New Delhi, Jan 7: A youth's paternity suit to declare N D Tiwari as his biological father was ordered to be heard on a day-to-day basis by the Delhi High Court today after the veteran Congress leader refused to settle the issue through mediation.
“The local commissioner is hereby directed to conduct, preferably, the hearing on a day-to-day basis,” Justice Manmohan said.
The direction came after the counsel for the 88-year-old Congress leader refused to settle the lawsuit out of the court through mediation, saying there was a possibility that the medical evidence was not hundred percent accurate.
“Let this matter go to the mediation centre for settling it as the medical evidence in the form of DNA report clearly suggests that the respondent (Tiwari) is the father of the petitioner (Rohit Shekhar),” Justice Manmohan observed during the hearing.
Bahar-u-Barqi, counsel for Tiwari, did not accept the court's suggestion and submitted that his client would like to contest the suit as the scientific proof cannot be held to be conclusive.
“It is almost conclusive and it seems that he does not want to do it (mediation process),” the court said and asked Vimala Maken, a retired additional district judge who had been appointed as the local commissioner in the case, to proceed on day-to-day basis with the recording of evidence in the matter. The local commissioner would initiate the proceedings from January 21, the court said.
The court, meanwhile, also directed Tiwari to submit within four weeks a demand draft of Rs 46,000 which was imposed on him as cost during an earlier proceeding.
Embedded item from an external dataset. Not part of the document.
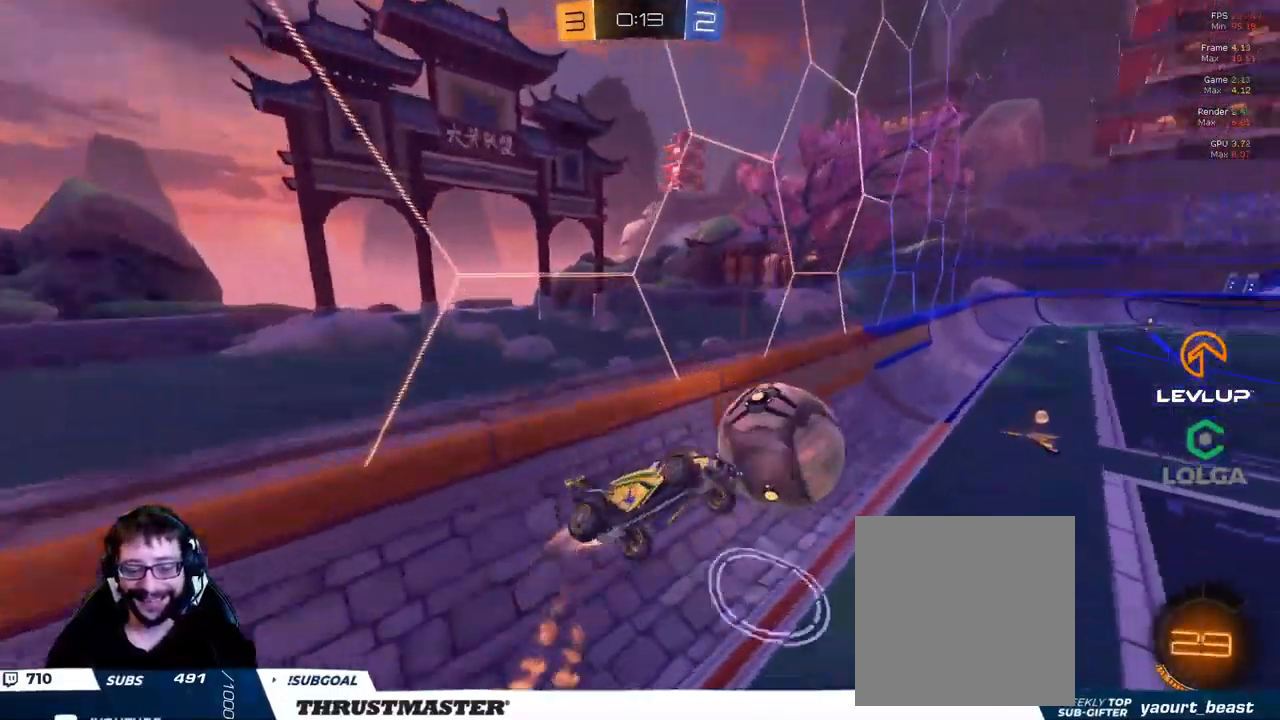
{"dt_ms": 499, "buttons": ["R2"], "left_stick": "up-left", "right_stick": "center", "events": [[50, "L2", "down"], [133, "Y", "up"], [149, "L2", "up"], [333, "B", "up"], [333, "L2", "down"], [349, "left_stick", "right"], [466, "L2", "up"], [483, "left_stick", "up-left"]]}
The high court on July 27 last year had read out the DNA report in the case as per which Tiwari was shown as Shekhar's biological father.
Tiwari's DNA report had been read out by a single-judge bench of the high court after a division bench dismissed his appeal against the single judge's July 19 decision, concurring with the latter's order that the report cannot be kept confidential.
A former Andhra Pradesh Governor, Tiwari earlier had made a plea to the single judge for keeping DNA report confidential and holding in-camera proceedings in the case, saying the Supreme Court had given such a direction on May 24.
The single judge had dismissed Tiwari's plea against making public his DNA report saying the apex court's order to maintain confidentiality was for the purpose of collection of his blood sample for the DNA test and the transmission of the report to the high court but not for the purpose of trial.
Tiwari had given blood sample for the DNA test on May 29 at his residence in Dehradun following the apex court's order in the case, after repeatedly contesting against undergoing the test on various grounds.
Tiwari's pleas had been objected to by 32-year-old Rohit Shekhar, who had filed the paternity suit in 2008, claiming the veteran Congress leader to be his biological father. Tiwari had refuted Shekhar's claim.